Или, может быть, санчасть была милосердна хоть к тем, кто не пожалел доли своего тела, чтобы спасти остальное? Все знают закон, это не на одном каком-нибудь лагпункте: саморубам, членовредителям и мостырщикам медицинская помощь вовсе не оказывается! Приказ – администрации, а кто это не оказывает помощи? Врачи… Рванул себе капсулем четыре пальца, пришёл в больничку – бинта не дадут: иди подыхай, пёс! Ещё на Волгоканале во время энтузиазма всеобщего соревнования вдруг почему-то (?) стало слишком много мостырок. Это нашло мгновенное объяснение: вылазка классового врага. Так их – лечить?.. (Конечно, здесь зависит от хитрости мостырщика: можно сделать мостырку так, что это не докажешь. Анс Бернштейн обварил умело руку кипятком через тряпку – и тем спас свою жизнь. Другой обморозит умело руку без рукавички или намочится в валенок и идёт на мороз. Но не всё разочтёшь: возникает гангрена, а за нею смерть. Иногда бывает мостырка невольная: цынготные незаживающие язвы Бабича признали за сифилис, проверить анализом крови было негде, он с радостью солгал, что и сам болел сифилисом, и все родственники. Перешёл в венерическую зону и тем отсрочил смерть.)

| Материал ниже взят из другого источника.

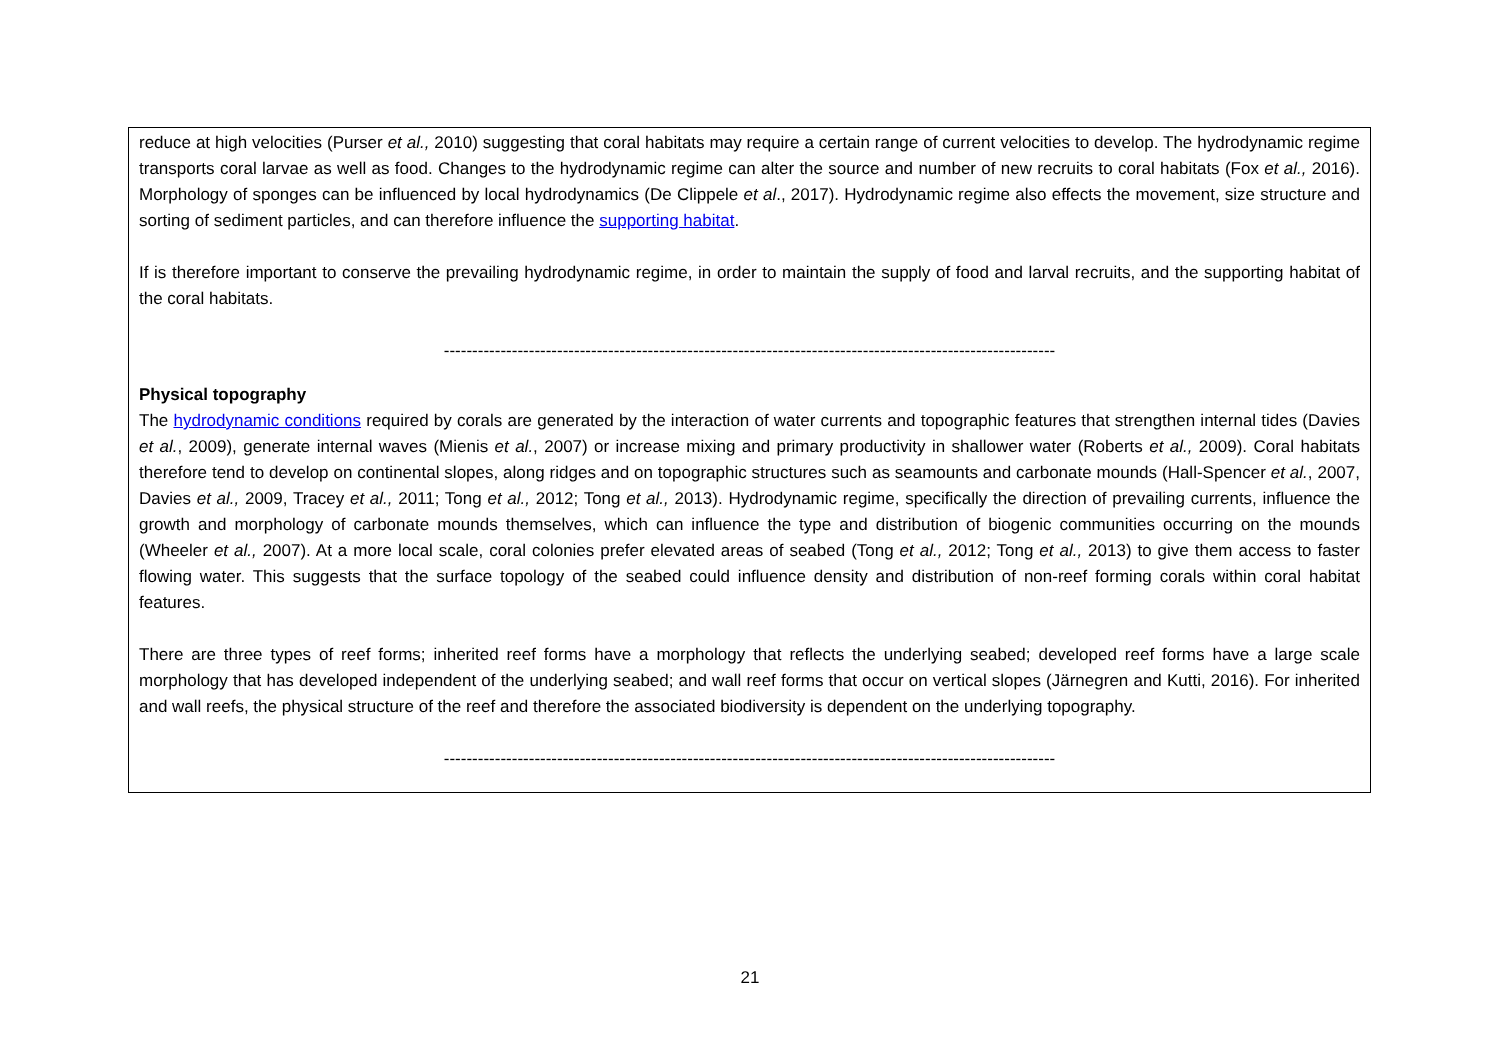reduce at high velocities (Purser et al., 2010) suggesting that coral habitats may require a certain range of current velocities to develop. The hydrodynamic regime transports coral larvae as well as food. Changes to the hydrodynamic regime can alter the source and number of new recruits to coral habitats (Fox et al., 2016). Morphology of sponges can be influenced by local hydrodynamics (De Clippele et al., 2017). Hydrodynamic regime also effects the movement, size structure and sorting of sediment particles, and can therefore influence the supporting habitat.
If is therefore important to conserve the prevailing hydrodynamic regime, in order to maintain the supply of food and larval recruits, and the supporting habitat of the coral habitats.
------------------------------------------------------------------------------------------------------------
Physical topography
The hydrodynamic conditions required by corals are generated by the interaction of water currents and topographic features that strengthen internal tides (Davies et al., 2009), generate internal waves (Mienis et al., 2007) or increase mixing and primary productivity in shallower water (Roberts et al., 2009). Coral habitats therefore tend to develop on continental slopes, along ridges and on topographic structures such as seamounts and carbonate mounds (Hall-Spencer et al., 2007, Davies et al., 2009, Tracey et al., 2011; Tong et al., 2012; Tong et al., 2013). Hydrodynamic regime, specifically the direction of prevailing currents, influence the growth and morphology of carbonate mounds themselves, which can influence the type and distribution of biogenic communities occurring on the mounds (Wheeler et al., 2007). At a more local scale, coral colonies prefer elevated areas of seabed (Tong et al., 2012; Tong et al., 2013) to give them access to faster flowing water. This suggests that the surface topology of the seabed could influence density and distribution of non-reef forming corals within coral habitat features.
There are three types of reef forms; inherited reef forms have a morphology that reflects the underlying seabed; developed reef forms have a large scale morphology that has developed independent of the underlying seabed; and wall reef forms that occur on vertical slopes (Järnegren and Kutti, 2016). For inherited and wall reefs, the physical structure of the reef and therefore the associated biodiversity is dependent on the underlying topography.
------------------------------------------------------------------------------------------------------------
21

Или санчасть освобождала когда-нибудь всех, кто в этот день был действительно болен? Не выгоняла каждый день сколько-то совсем больных людей за зону? Героя и комика народа зэков Петра Кишкина врач Сулейманов не клал в больницу потому, что понос его не удовлетворял норме: чтоб каждые полчаса и обязательно с кровью. Тогда при этапировании колонны на рабочий объект Кишкин сел, рискуя, что его подстрелят. Но конвой оказался милосерднее врача: остановил проезжую машину и отправил Кишкина в больницу. – Возразят, конечно, что санчасть была ограничена строгим процентом для группы «В» – больных стационарных и больных ходячих[119]. Так объяснение есть в каждом случае, но в каждом случае остаётся и жестокость, которую никак не перевесить соображением, что «зато кому-то другому» в это время сделали хорошо.